Exception when writing big indices

Question

Exception when writing big indices

gnodet opened this issue 6 years ago · comments

Caused by: java.io.UTFDataFormatException: encoded string too long: 68271 bytes
        at java.io.DataOutputStream.writeUTF(DataOutputStream.java:364)
        at java.io.DataOutputStream.writeUTF(DataOutputStream.java:323)
        at org.jboss.jandex.IndexWriterV2.writeStringTable(IndexWriterV2.java:216)
        at org.jboss.jandex.IndexWriterV2.write(IndexWriterV2.java:193)
        at org.jboss.jandex.IndexWriter.write(IndexWriter.java:107)
        at org.jboss.jandex.IndexWriter.write(IndexWriter.java:74)

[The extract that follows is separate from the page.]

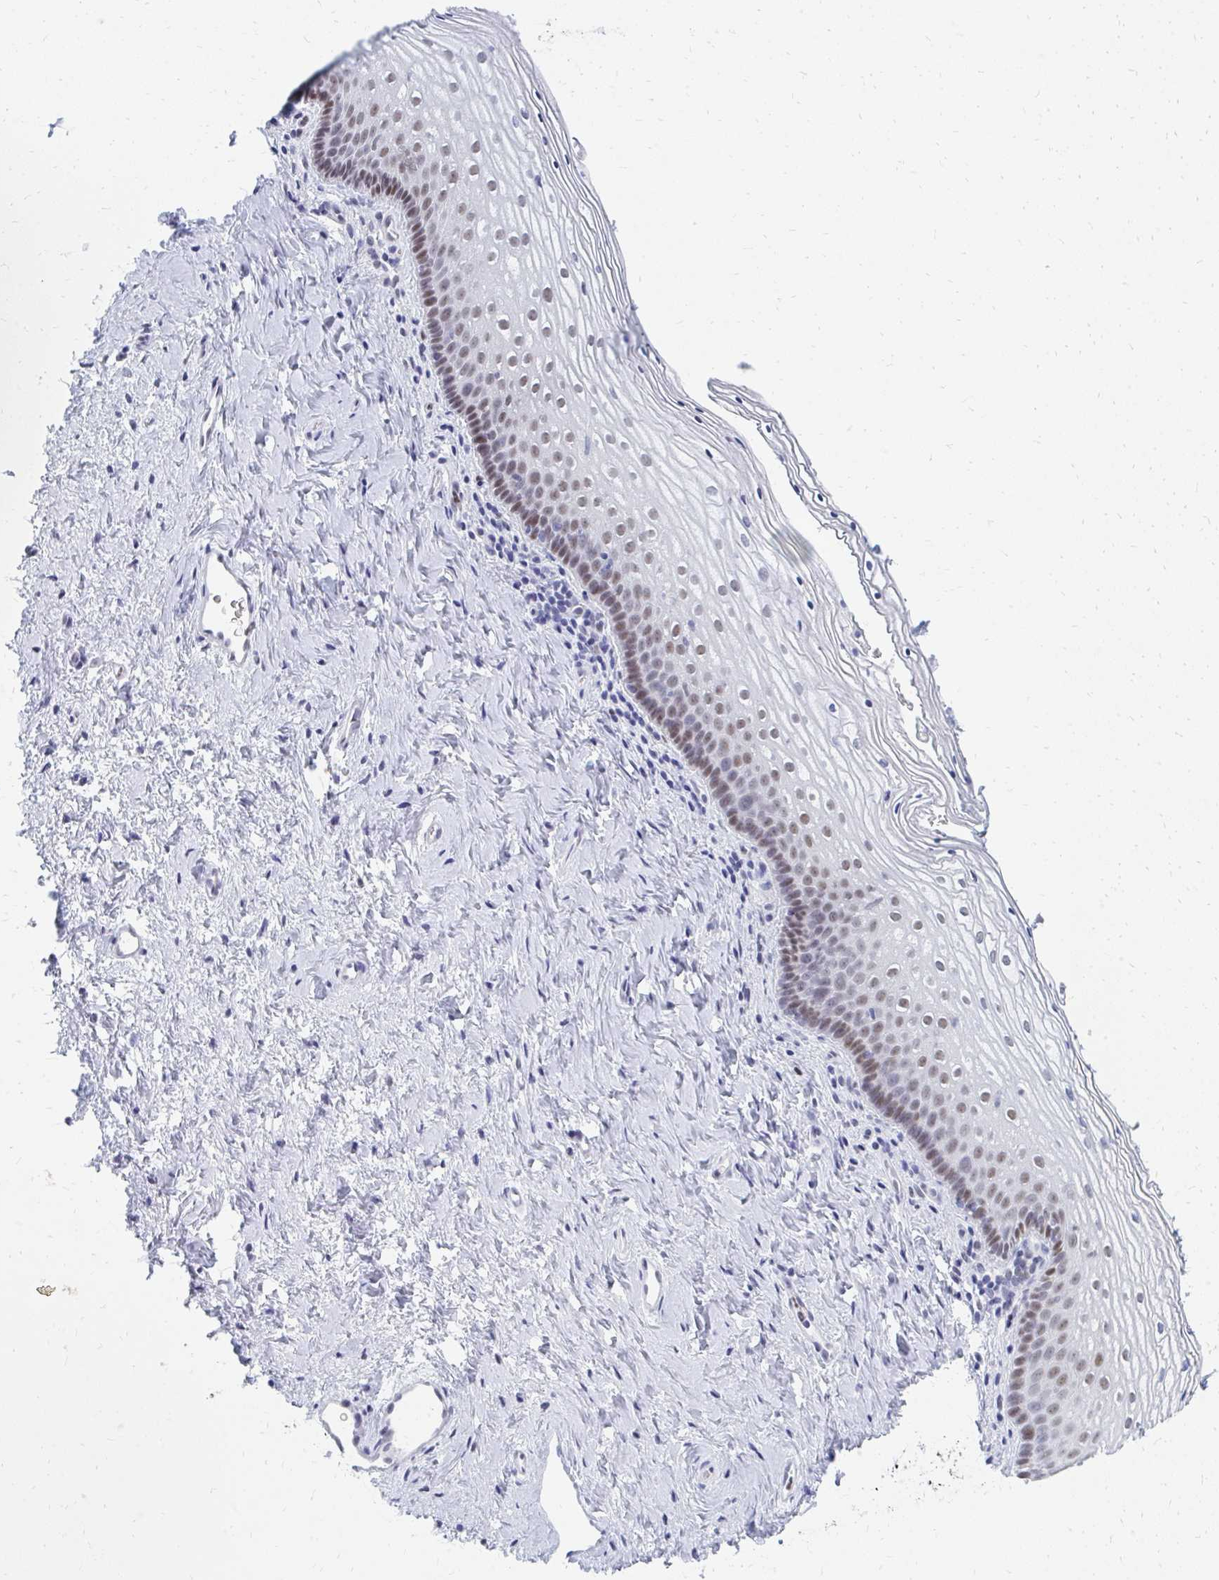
{"staining": {"intensity": "moderate", "quantity": "25%-75%", "location": "nuclear"}, "tissue": "vagina", "cell_type": "Squamous epithelial cells", "image_type": "normal", "snomed": [{"axis": "morphology", "description": "Normal tissue, NOS"}, {"axis": "morphology", "description": "Squamous cell carcinoma, NOS"}, {"axis": "topography", "description": "Vagina"}, {"axis": "topography", "description": "Cervix"}], "caption": "The immunohistochemical stain shows moderate nuclear staining in squamous epithelial cells of unremarkable vagina. (DAB = brown stain, brightfield microscopy at high magnification).", "gene": "PLK3", "patient": {"sex": "female", "age": 45}}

Jason T. Greene · Answer 1 · Sat Feb 23 2019 06:49:24 GMT+0800 (China Standard Time)

Do you have a reproducer somewhere? That is a very very large String entry in the table. I could add support for Strings larger than 64K but I would love to see an example to understand why/how it happens.

Jason T. Greene · Answer 2 · Sun Jan 24 2021 01:48:49 GMT+0800 (China Standard Time)

Closing due to inactivity

Michael Edgar · Answer 3 · Sat Sep 25 2021 18:15:26 GMT+0800 (China Standard Time)

This came up in smallrye/smallrye-open-api#924. Indexing GAV org.jetbrains.kotlin:kotlin-stdlib:1.5.21 reproduces the exception. Please re-open this issue.
cc: @Ladicek

Ladislav Thon · Answer 4 · Mon Sep 27 2021 16:10:50 GMT+0800 (China Standard Time)

Reopened. If you have a fix, I'll be glad to review, but I can't get to it myself any time soon.

Jason T. Greene · Answer 5 · Mon Sep 27 2021 20:56:03 GMT+0800 (China Standard Time)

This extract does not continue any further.